I remained trapped inside for an hour until the waves started to subside and my game grew boring. I no longer struggled to concentrate. I stopped forgetting where I was. I was in Chris’s room, sitting on his bed, starring at his wall. Suddenly I felt stupid. I walked down the dimly lit hall that once looked so dark and ominous. I stood in the living room next to the front door, something inconceivable just hours ago. “I gotta go.” I said, grabbing my board and heading for the door, relieved his parents never returned. I skated home, went straight to my room, and concentrated deeply on my bed, and it’s pillows, and it’s big heavy blanket that shuts out all the light when you pull it over your face.
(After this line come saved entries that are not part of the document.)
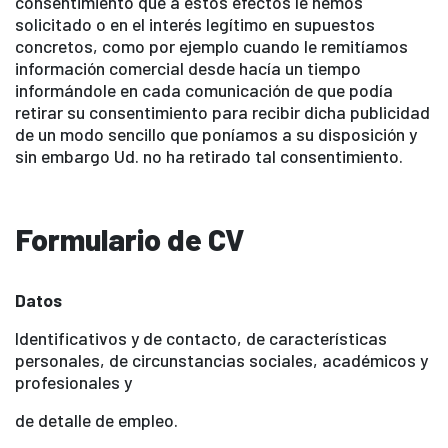
consentimiento que a estos efectos le hemos
solicitado o en el interés legítimo en supuestos
concretos, como por ejemplo cuando le remitíamos
información comercial desde hacía un tiempo
informándole en cada comunicación de que podía
retirar su consentimiento para recibir dicha publicidad
de un modo sencillo que poníamos a su disposición y
sin embargo Ud. no ha retirado tal consentimiento.
Formulario de CV
Datos
Identificativos y de contacto, de características
personales, de circunstancias sociales, académicos y
profesionales y
de detalle de empleo.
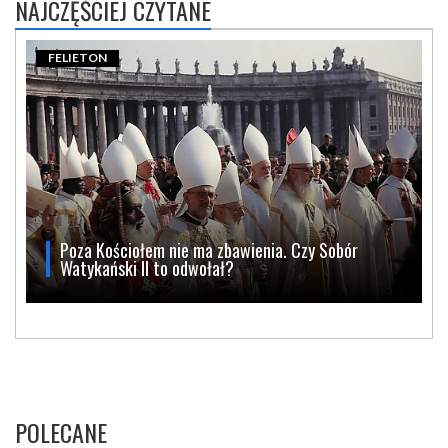
NAJCZĘŚCIEJ CZYTANE
FELIETON
Poza Kościołem nie ma zbawienia. Czy Sobór
Watykański II to odwołał?
POLECANE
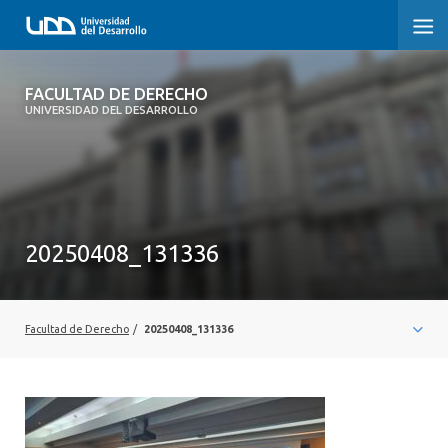
FACULTAD DE DERECHO
FACULTAD DE DERECHO
UNIVERSIDAD DEL DESARROLLO
INICIO
SOBRE LA FACULTAD
CARRERAS
20250408_131336
POSTGRADOS Y EDUCACIÓN CONTINUA
PROFESORES
Facultad de Derecho
/
20250408_131336
INVESTIGACIÓN
VINCULACIÓN CON EL MEDIO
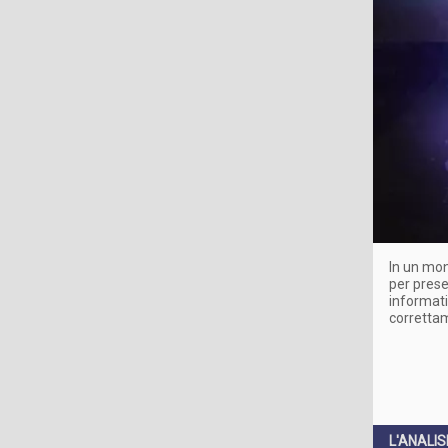
In un mon
per prese
informati
correttam
L'ANALIS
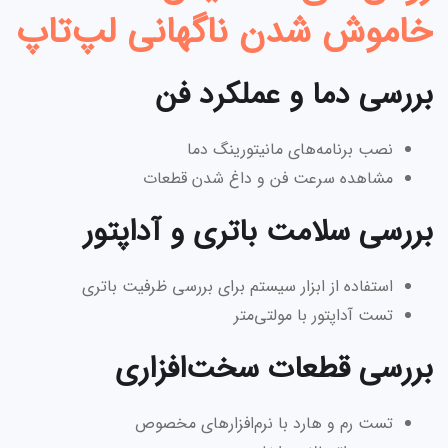
خاموش شدن ناگهانی لپ‌تاپ
بررسی دما و عملکرد فن
نصب برنامه‌های مانیتورینگ دما
مشاهده سرعت فن و داغ شدن قطعات
بررسی سلامت باتری و آداپتور
استفاده از ابزار سیستم برای بررسی ظرفیت باتری
تست آداپتور با مولتی‌متر
بررسی قطعات سخت‌افزاری
تست رم و هارد با نرم‌افزارهای مخصوص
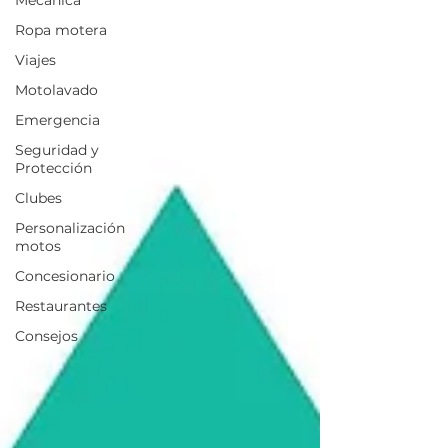
Mecánica
Ropa motera
Viajes
Motolavado
Emergencia
Seguridad y
Protección
Clubes
Personalización
motos
Concesionario
Restaurantes
Consejos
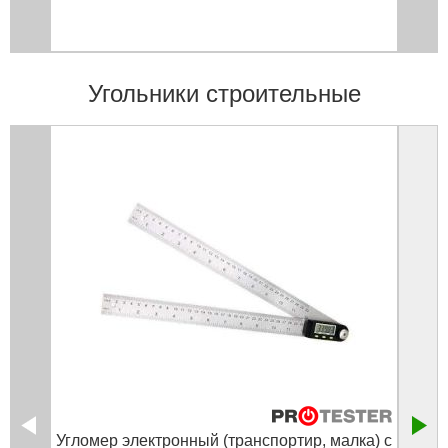
Угольники строительные
Угломер электронный (транспортир, малка) с
Угл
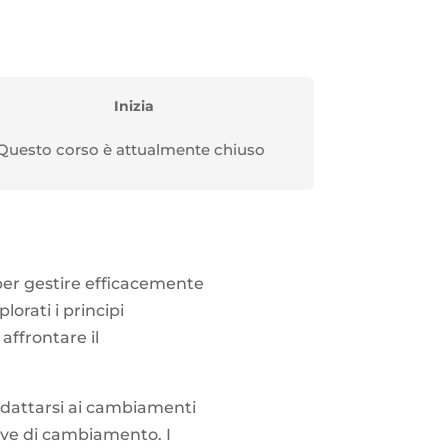
Inizia
Questo corso è attualmente chiuso
per gestire efficacemente
orati i principi
affrontare il
 adattarsi ai cambiamenti
tive di cambiamento. I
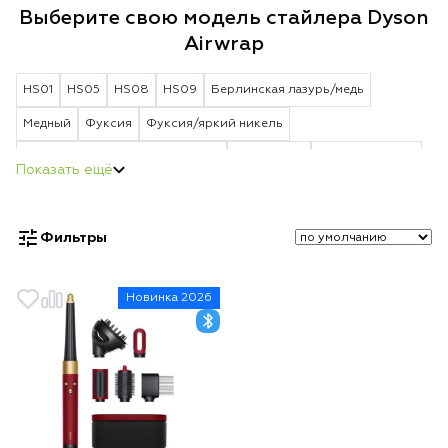
Выберите свою модель стайлера Dyson
Airwrap
HS01
HS05
HS08
HS09
Берлинская лазурь/медь
Медный
Фуксия
Фуксия/яркий никель
Яркий никель/насыщенная медь
Пурпурный
Vinca blue Rosé
Красный
Берлинская лазурь
Strawberry Bronze/Blush Pink
Jasper Plum
Vinca Blue/Topaz Orange
Фильтры
Ceramic Patina/Topaz Orange
Red/Velvet Gold
Ceramic Pink/Rose Gold
Topaz Orange
Новинка 2026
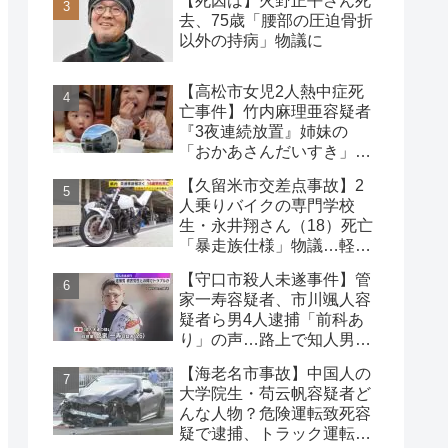
【死因は】火野正平さん死
去、75歳「腰部の圧迫骨折
以外の持病」物議に
【高松市女児2人熱中症死
亡事件】竹内麻理亜容疑者
『3夜連続放置』姉妹の
「おかあさんだいすき」折
り紙メッセージに対する世
【久留米市交差点事故】2
論
人乗りバイクの専門学校
生・永井翔さん（18）死亡
「暴走族仕様」物議…軽自
動車と衝突
【守口市殺人未遂事件】管
家一寿容疑者、市川颯人容
疑者ら男4人逮捕「前科あ
り」の声…路上で知人男性
の腹や首を刃物で刺す
【海老名市事故】中国人の
大学院生・苟云帆容疑者ど
んな人物？危険運転致死容
疑で逮捕、トラック運転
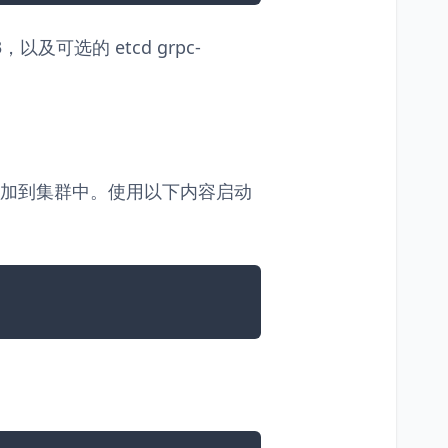
ra3，以及可选的 etcd grpc-
ner 节点添加到集群中。使用以下内容启动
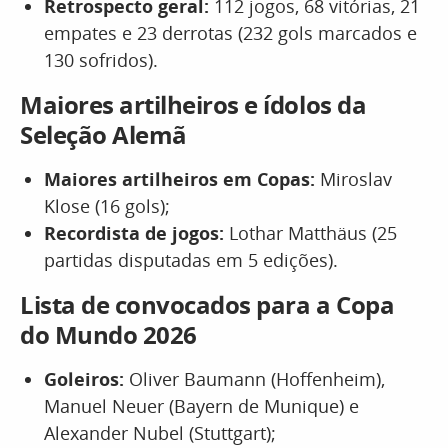
Retrospecto geral:
112 jogos, 68 vitórias, 21
empates e 23 derrotas (232 gols marcados e
130 sofridos).
Maiores artilheiros e ídolos da
Seleção Alemã
Maiores artilheiros em Copas:
Miroslav
Klose (16 gols);
Recordista de jogos:
Lothar Matthäus (25
partidas disputadas em 5 edições).
Lista de convocados para a Copa
do Mundo 2026
Goleiros:
Oliver Baumann (Hoffenheim),
Manuel Neuer (Bayern de Munique) e
Alexander Nubel (Stuttgart);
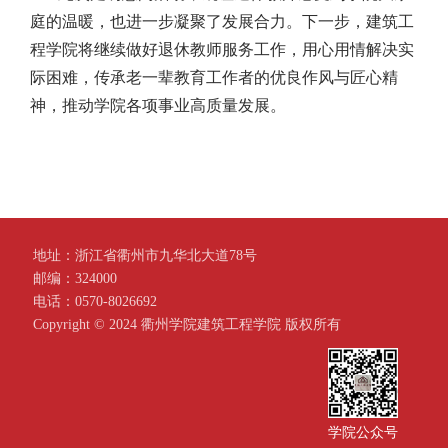
庭的温暖，也进一步凝聚了发展合力。下一步，建筑工
程学院将继续做好退休教师服务工作，用心用情解决实
际困难，传承老一辈教育工作者的优良作风与匠心精
神，推动学院各项事业高质量发展。
地址：浙江省衢州市九华北大道78号
邮编：324000
电话：0570-8026692
Copyright ©️ 2024 衢州学院建筑工程学院 版权所有
学院公众号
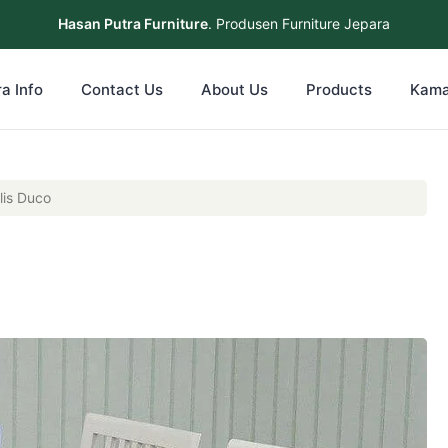
Hasan Putra Furniture
. Produsen Furniture Jepara
a Info
Contact Us
About Us
Products
Kama
lis Duco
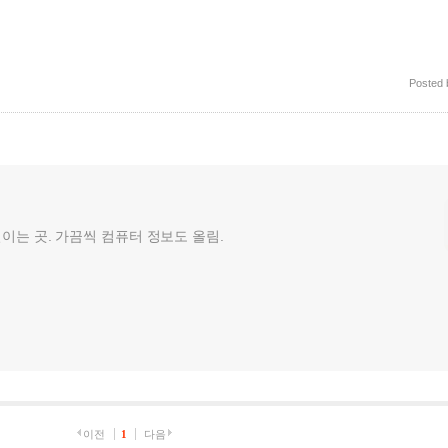
Posted
껄이는 곳. 가끔씩 컴퓨터 정보도 올림.
이전
1
다음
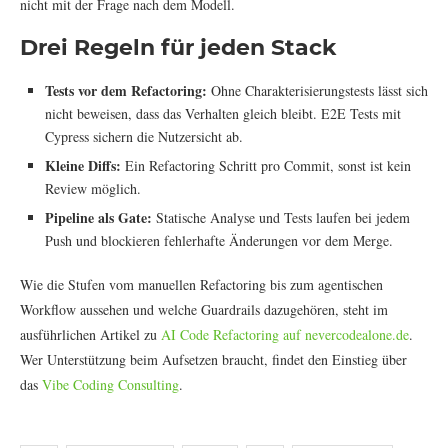
nicht mit der Frage nach dem Modell.
Drei Regeln für jeden Stack
Tests vor dem Refactoring:
Ohne Charakterisierungstests lässt sich
nicht beweisen, dass das Verhalten gleich bleibt. E2E Tests mit
Cypress sichern die Nutzersicht ab.
Kleine Diffs:
Ein Refactoring Schritt pro Commit, sonst ist kein
Review möglich.
Pipeline als Gate:
Statische Analyse und Tests laufen bei jedem
Push und blockieren fehlerhafte Änderungen vor dem Merge.
Wie die Stufen vom manuellen Refactoring bis zum agentischen
Workflow aussehen und welche Guardrails dazugehören, steht im
ausführlichen Artikel zu
AI Code Refactoring auf nevercodealone.de
.
Wer Unterstützung beim Aufsetzen braucht, findet den Einstieg über
das
Vibe Coding Consulting
.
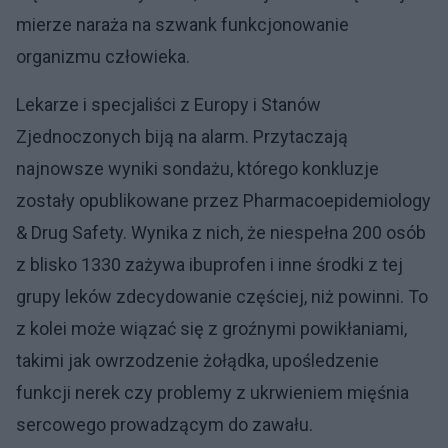
mierze naraża na szwank funkcjonowanie
organizmu człowieka.
Lekarze i specjaliści z Europy i Stanów
Zjednoczonych biją na alarm. Przytaczają
najnowsze wyniki sondażu, którego konkluzje
zostały opublikowane przez Pharmacoepidemiology
& Drug Safety. Wynika z nich, że niespełna 200 osób
z blisko 1330 zażywa ibuprofen i inne środki z tej
grupy leków zdecydowanie częściej, niż powinni. To
z kolei może wiązać się z groźnymi powikłaniami,
takimi jak owrzodzenie żołądka, upośledzenie
funkcji nerek czy problemy z ukrwieniem mięśnia
sercowego prowadzącym do zawału.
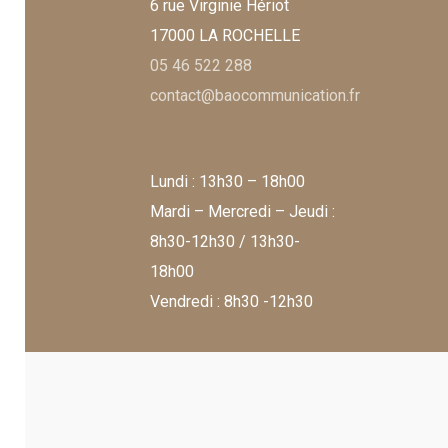
6 rue Virginie Hériot
17000 LA ROCHELLE
05 46 522 288
contact@baocommunication.fr
Lundi : 13h30 – 18h00
Mardi – Mercredi – Jeudi :
8h30-12h30 / 13h30-
18h00
Vendredi : 8h30 -12h30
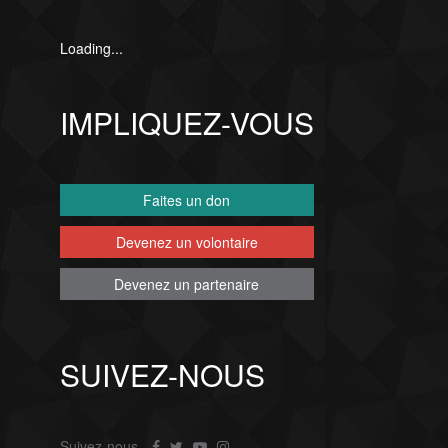
Loading...
IMPLIQUEZ-VOUS
Faites un don
Devenez un volontaire
Devenez un partenaire
SUIVEZ-NOUS
Suivez-nous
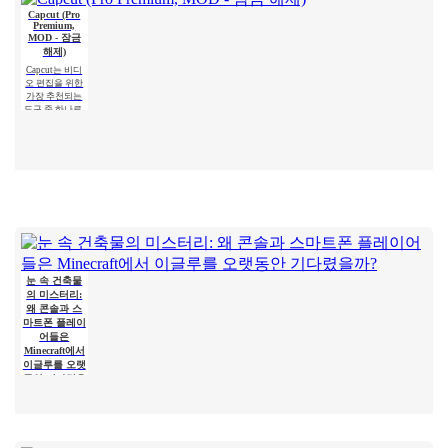
마인크래프트
고.
1.21에서 Allay
Capcut (Pro
Premium,
에게서 아이템
MOD - 잠금
을 얻는 방법
해제)
사용자들은 마
Capcut는 비디
인크래프트 1.21
오 편집을 위한
에서 Allay 몹이
가장 추천되는
아이템을 수집
도구 중 하나로,
하는 데 도움을
모바일 기기와
주며, 그와 친구
데스크톱 컴퓨
가 되어야 한다
터 모두에서 원
는 것을 알고 있
활한 작동을 보
습니다. 그가 도
장합니다. 많은
움을 주도록.
사용자에게 무
료 버전은 모든
편집 요구를
Netflix
마인크래프트
Premium
에서 구리 골
(MOD - 모든
렘으로 무엇을
것이 열려 있
할 수 있을까
음)
요?
눈 속 건축물
Netflix Premium
는 안드로이드
의 미스터리:
마인크래프트에
기기에서 영화,
서 구리 골렘으
왜 콘솔과 스
드라마 및 TV 프
로 무엇을 할 수
마트폰 플레이
로그램을 시청
있을까요? 마인
어들은
할 수 있는 가장
크래프트 세계
Minecraft에서
인기 있는 서비
에서는 항상 무
이글루를 오랫
스 중 하나입니
언가가 일어납
동안 기다렸을
다. 이곳에는 최
니다: 새로운 블
까?
신 미디어 제품
노틸러스 탐
록, 신비로운 생
Draw
뿐만 아니라
우리는 모두
물 군계, 그리고.
험: Minecraft
Cartoons 2
Minecraft의 광
1.22의 수중 악
PRO
활한 세계를 탐
몽을 찾아서!
Draw Cartoons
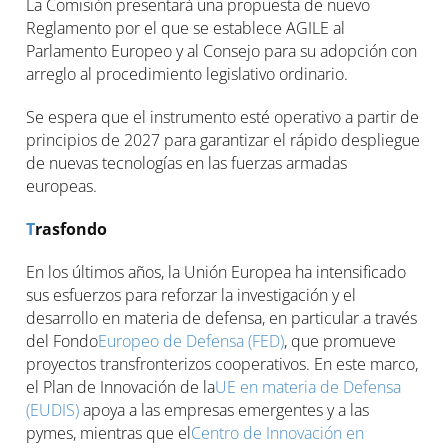
La Comisión presentará una propuesta de nuevo
Reglamento por el que se establece AGILE al
Parlamento Europeo y al Consejo para su adopción con
arreglo al procedimiento legislativo ordinario.
Se espera que el instrumento esté operativo a partir de
principios de 2027 para garantizar el rápido despliegue
de nuevas tecnologías en las fuerzas armadas
europeas.
T
rasfondo
En los últimos años, la Unión Europea ha intensificado
sus esfuerzos para reforzar la investigación y el
desarrollo en materia de defensa, en particular a través
del Fondo
Europeo de Defensa (FED)
, que promueve
proyectos­ transfronterizos cooperativos. En este marco,
el Plan de Innovación de la
UE en materia de Defensa
(EUDIS)
apoya a las­ empresas emergentes y a las
pymes, mientras que el
Centro de Innovación en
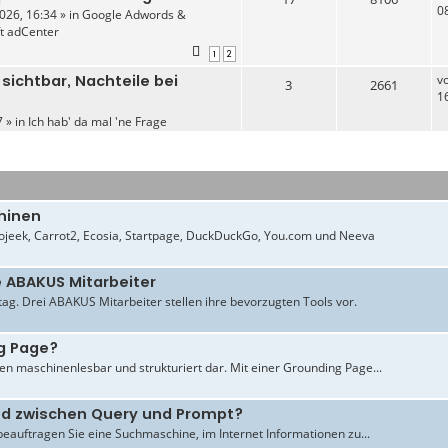
0
026, 16:34 » in
Google Adwords &
ft adCenter
1
2
 sichtbar, Nachteile bei
v
3
2661
1
 » in
Ich hab' da mal 'ne Frage
hinen
jeek, Carrot2, Ecosia, Startpage, DuckDuckGo, You.com und Neeva
e ABAKUS Mitarbeiter
ltag. Drei ABAKUS Mitarbeiter stellen ihre bevorzugten Tools vor.
g Page?
en maschinenlesbar und strukturiert dar. Mit einer Grounding Page...
ied zwischen Query und Prompt?
beauftragen Sie eine Suchmaschine, im Internet Informationen zu...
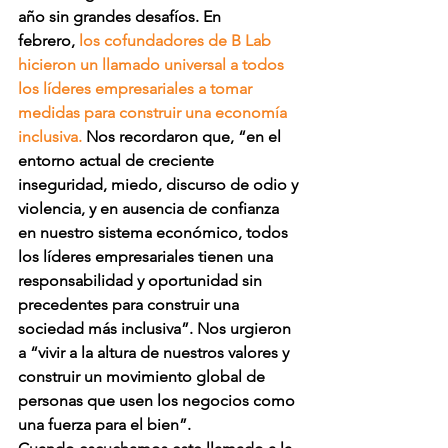
año sin grandes desafíos. En 
febrero, 
los cofundadores de B Lab 
hicieron un llamado universal a todos 
los líderes empresariales a tomar 
medidas para construir una economía 
inclusiva. 
Nos recordaron que, 
“en el 
entorno actual de creciente 
inseguridad, miedo, discurso de odio y 
violencia, y en ausencia de confianza 
en nuestro sistema económico, todos 
los líderes empresariales tienen una 
responsabilidad y oportunidad sin 
precedentes para construir una 
sociedad más inclusiva”.
 Nos urgieron 
a “vivir a la altura de nuestros valores y 
construir un movimiento global de 
personas que usen los negocios como 
una fuerza para el bien”.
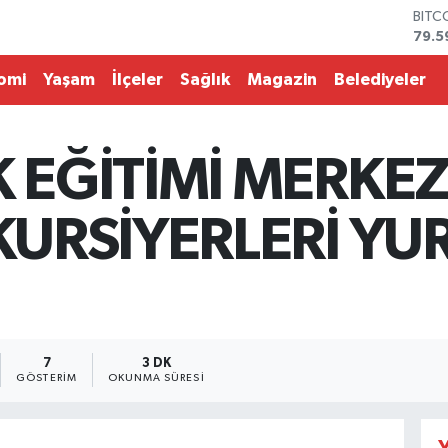
BITC
79.5
DOL
45,4
omi
Yaşam
İlçeler
Sağlık
Magazin
Belediyeler
EUR
53,3
STER
61,6
 EĞİTİMİ MERKEZ
G.AL
686
BİST
KURSİYERLERİ YU
14.5
7
3 DK
GÖSTERIM
OKUNMA SÜRESI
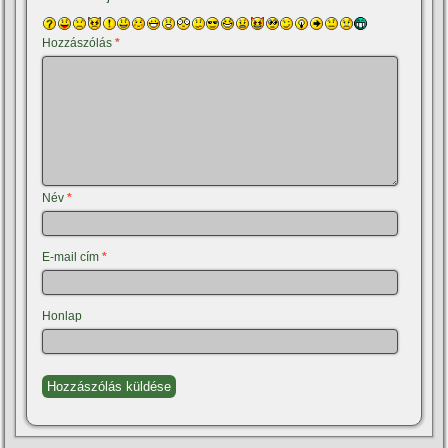
Hozzászólás
*
Név
*
E-mail cím
*
Honlap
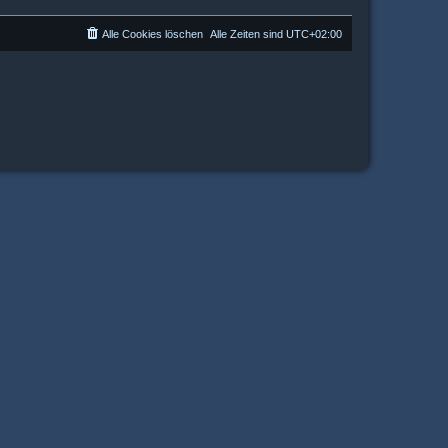
Alle Cookies löschen
Alle Zeiten sind
UTC+02:00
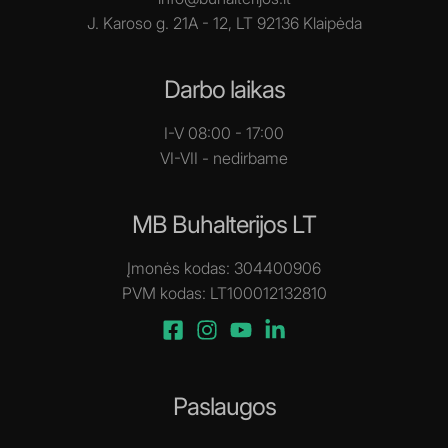
J. Karoso g. 21A - 12, LT 92136 Klaipėda
Darbo laikas
I-V 08:00 - 17:00
VI-VII - nedirbame
MB Buhalterijos LT
Įmonės kodas: 304400906
PVM kodas: LT100012132810
Paslaugos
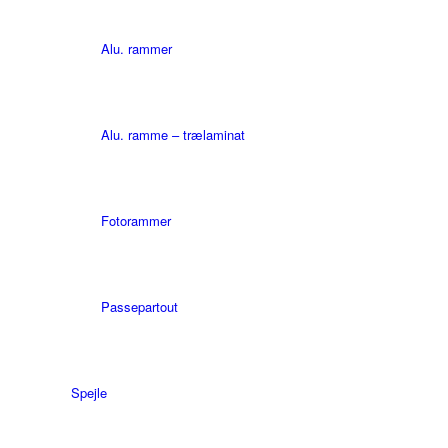
Alu. rammer
Alu. ramme – trælaminat
Fotorammer
Passepartout
Spejle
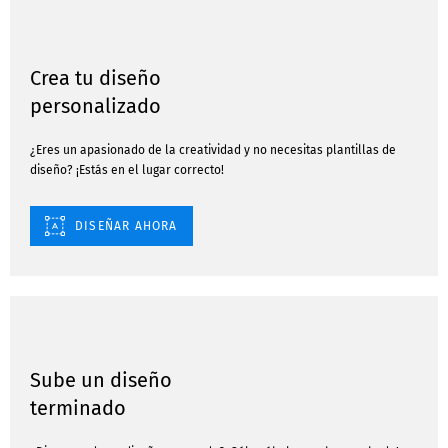
Crea tu diseño
personalizado
¿Eres un apasionado de la creatividad y no necesitas plantillas de
diseño? ¡Estás en el lugar correcto!
DISEÑAR AHORA
Sube un diseño
terminado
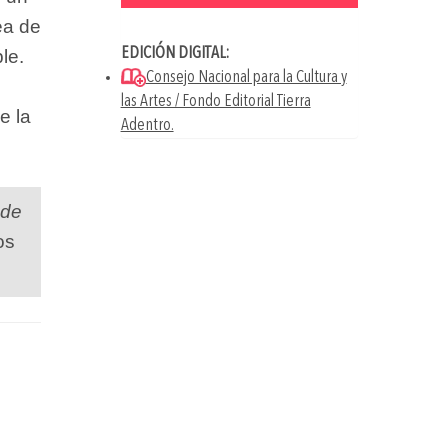
ea de
EDICIÓN DIGITAL:
le.
Consejo Nacional para la Cultura y
las Artes / Fondo Editorial Tierra
e la
Adentro.
 de
os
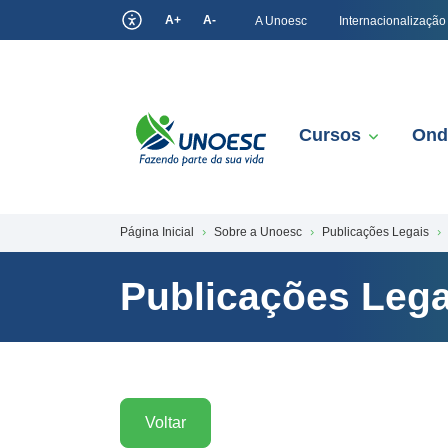
A+
A-
A Unoesc
Internacionalização
Cursos
Ond
Página Inicial
Sobre a Unoesc
Publicações Legais
Publicações Lega
Voltar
Like a traumatized rape victim, I avoided any and all drugs throughout high school and most of college. After building up a reputation amongst my friends as the-guy-who-never-smokes-pot, I finally caved in to their relentless nagging and tried it again, nine years later. At first I panicked. The waves returned and I was trapped inside Chris’s room again. Then, suddenly, my worries inexplicably disappeared. The only side effect now was uncontrollable laughter. After a few more attempts (some good, some like the first time) I learned to control my anxieties and enjoy the experience. I finally conquered the drug that haunted me for nearly a decade. I no longer feared the boogie man known as Bud, or Pot, or Weed, or Grass, or Herb, or whatever you fucking call the shit.

p.s. I just got my medical marijuana card. 420 bitches.